Colorado Medical Society President David Markenson, MD, MBA, submitted comments last week on behalf of CMS on five draft bills under consideration by the Colorado legislature’s Opioid and Other Substance Use Disorders Study Committee. While CMS supports all five bills, and strongly supports efforts to increase access to non-opioid pain care, Markenson raised several points of concern – mostly with the first bill, “Concerning the Prevention of Substance Use Disorders.” He questioned the efficacy of continuing the seven-day opioid prescribing limit indefinitely, asking that the legislature first evaluate the current restriction to understand whether it has reduced opioid-related harm or improved patient care. If there is insufficient data for this analysis, he said, CMS suggests delaying the original repeal date by two years to allow for proper evaluation.
Markenson also encouraged that any limitation on prescribing be accompanied by additional provisions prohibiting health insurance companies, pharmacy benefit managers, pharmacy chains and pharmacists from instituting their own opioid prescribing restriction policies that limit access to appropriately prescribed opioids.
“A prohibition of the corporate influence over the practice of pharmacy would prevent executives of chain pharmacies and other such entities from imposing arbitrary and non-scientific fill limits,” he wrote. “We have seen this at Colorado pharmacies and believe these decisions should be made by the prescriber within the boundaries of the statute and generally accepted standards of care in partnership with their patients, as is best practice for all medical decision making and expected by patients.”
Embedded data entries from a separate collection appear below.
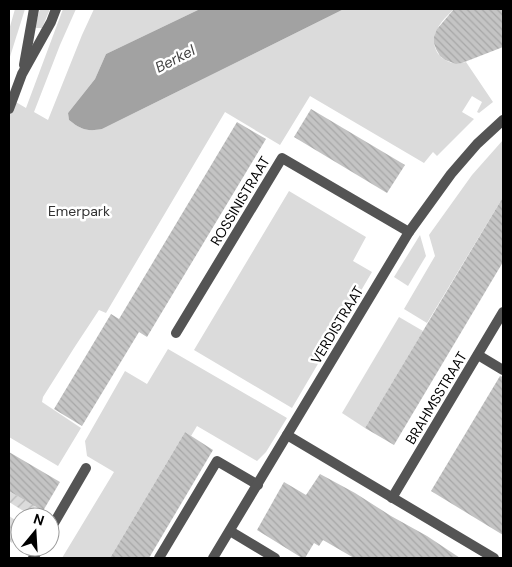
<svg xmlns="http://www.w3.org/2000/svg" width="512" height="567" font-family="'DM Sans',sans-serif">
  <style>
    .green { fill: #dbdbdb }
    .garden { fill: url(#garden-furrows) }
    .water { fill: #a2a2a2 }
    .building { fill: url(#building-back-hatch) }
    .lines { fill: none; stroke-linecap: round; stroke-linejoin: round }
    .service { stroke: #545454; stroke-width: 10 }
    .minor { stroke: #545454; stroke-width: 10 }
    .tertiary { stroke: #545454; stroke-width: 10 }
    .labels { text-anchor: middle; stroke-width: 5; stroke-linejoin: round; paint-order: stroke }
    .street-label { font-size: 14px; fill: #000; stroke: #fff }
    .park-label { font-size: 14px; fill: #323232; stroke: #fff }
    .water-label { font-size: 15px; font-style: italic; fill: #434343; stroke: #fff }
  </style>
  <defs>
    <pattern id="garden-furrows" width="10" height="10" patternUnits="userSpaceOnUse" patternTransform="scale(1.25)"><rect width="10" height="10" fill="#dbdbdb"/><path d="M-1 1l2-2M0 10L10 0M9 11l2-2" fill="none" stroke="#bababa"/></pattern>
    <pattern id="building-back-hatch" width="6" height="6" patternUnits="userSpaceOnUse" patternTransform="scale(1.25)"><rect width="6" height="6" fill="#c4c4c4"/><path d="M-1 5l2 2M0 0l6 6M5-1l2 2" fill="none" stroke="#a7a7a7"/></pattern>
  </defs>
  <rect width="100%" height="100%" fill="#fff"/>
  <g class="green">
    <path d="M15 9H25L9 60V30Z"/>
    <path d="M40 9H50L42 28H36L35 26Z"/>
    <path d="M63 9H76L60 45 34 112 48 120 82 35 94 9H200L106 54 95 79 68 113 69 120C80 129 87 132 102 129L344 9H454C448 15 440 22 437 30 427 51 446 68 466 62L493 102 479 113 477 112 482 102 472 96 462 112 474 119 437 156 433 152 424 163 310 96 280 145 225 112 106 313 99 310 74 348 43 397 42 402 81 428 58 466 9 437V98L26 108Z"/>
    <path d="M503 140V197L427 323 404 309 435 256 429 235 472 175Z"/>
    <path d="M289 191 366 237 353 261 372 272 292 408 194 350Z"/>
    <path d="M420 235 426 256 408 286 394 277Z"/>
    <path d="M399 317 423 331 365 428 342 413Z"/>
    <path d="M168 349 287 418 266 452 257 461 197 426 191 436 185 432 110 558H62L114 472 87 456 85 441 125 371 147 384Z"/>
  </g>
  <g class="garden">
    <path d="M9 491 35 506 30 515 9 502Z"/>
    <path d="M9 516 20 523V529L12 543 9 541Z"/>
  </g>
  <path class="water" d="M200 9H344L102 129C87 132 80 129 69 120L68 113 95 79 106 54Z"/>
  <g class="building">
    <path d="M454 9H503V47L462 63 456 64 445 60 440 56 436 49 434 43V37L437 29Z"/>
    <path d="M311 109 405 165 387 193 294 137Z"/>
    <path d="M237 122 266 139 147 337 139 332 82 426 54 409 111 314 119 319Z"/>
    <path d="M503 197V262L394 445 365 428Z"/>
    <path d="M500 376 503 377V535L431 491Z"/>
    <path d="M185 432 213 450 149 558H110Z"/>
    <path d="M9 452 60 482 43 511 9 491Z"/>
    <path d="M320 474 355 493 391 516 427 536 460 558H354L323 540 319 546 314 543 305 558H302L257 530 284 482 306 495Z"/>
  </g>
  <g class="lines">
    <path class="service" d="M159 558 217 461 258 485"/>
    <g class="minor">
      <path d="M176 333 282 158 409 232"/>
      <path d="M478 355 503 370"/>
      <path d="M287 435 494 558"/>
      <path d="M392 498 503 312"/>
      <path d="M50 530 86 468"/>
      <path d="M230 531 275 558"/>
      <path d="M33 558 40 547"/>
      <path d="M213 558 409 232 451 174 477 144 503 120"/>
    </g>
    <g class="tertiary">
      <path d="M24 65 34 9"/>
      <path d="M9 109 22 74 51 22 56 9"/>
    </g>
  </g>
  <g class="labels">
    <g class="street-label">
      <text transform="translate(240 201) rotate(-59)" y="5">ROSSINISTRAAT</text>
      <text transform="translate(337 325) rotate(-59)" y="5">VERDISTRAAT</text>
      <text transform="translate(436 398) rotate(-59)" y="5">BRAHMSSTRAAT</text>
    </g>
    <g class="park-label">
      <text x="79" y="216">Emerpark</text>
    </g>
    <g class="water-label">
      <text transform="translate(175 59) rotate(-27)" y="5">Berkel</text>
    </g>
  </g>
  <rect width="512" height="567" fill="none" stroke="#000000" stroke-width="20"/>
  <g transform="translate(35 532) rotate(18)"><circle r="24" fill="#ffffff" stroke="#999999"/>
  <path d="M0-4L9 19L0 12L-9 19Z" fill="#000000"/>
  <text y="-8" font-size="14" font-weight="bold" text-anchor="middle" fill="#000000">N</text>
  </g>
</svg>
Markenson urged the legislature to work with the health care community to encourage and promote education in schools of professional learning for health care professionals at all stages of their career, rather than implementing a one-time educational mandate on physicians. “A one-time educational mandate will check a box, but it is not the type of foundational experience that will help a health care professional throughout his or her professional practice and establish a lifelong approach to proper practice,” he wrote.
Finally, he urged the legislature to focus on improving the Colorado Prescription Drug Monitoring Program (PDMP) rather than mandating the number of times or circumstances when it must be queried. “Most importantly, the full integration of the PDMP into electronic health records is desperately needed and is the one change that will have the most significant and guaranteed benefit,” Markenson wrote.
“CMS is committed to continuing our active participation and welcomes the opportunity to remain constructively engaged as you move forward with these draft bills,” he concluded.
James Madara, MD, EVP/CEO of the American Medical Association, also submitted comments on the first draft bill, sharing CMS’ concerns about the seven-day opioid analgesic prescribing limit and new mandates for using the PDMP and CME. He also pledged continued support to move the bill forward and specifically praised Colorado’s efforts to remove barriers to alternate pain therapies such as excessive cost sharing, prior authorization or step therapy protocols. He wrote, “Colorado is one of the first states in the nation willing to stand up so strongly for patients who need access to non-opioid pain care options.”
In related news, pain specialist Jonathan Clapp, MD, spoke with Denver NBC affiliate 9News in support of the prevention bill's provisions to change insurance policies to limit out-of-pocket costs and insurance deductibles for patients, making non-opioid pain care more affordable.
"Say a patient comes into my office, and they have a knee problem that could be addressed with physical therapy. If we could work on strengthening and flexibility, we could fix the problem," Clapp told 9News reporter Anusha Roy. "But because it can sometimes cost $80 out-of-pocket for every physical therapy session, it's really hard for someone to afford that."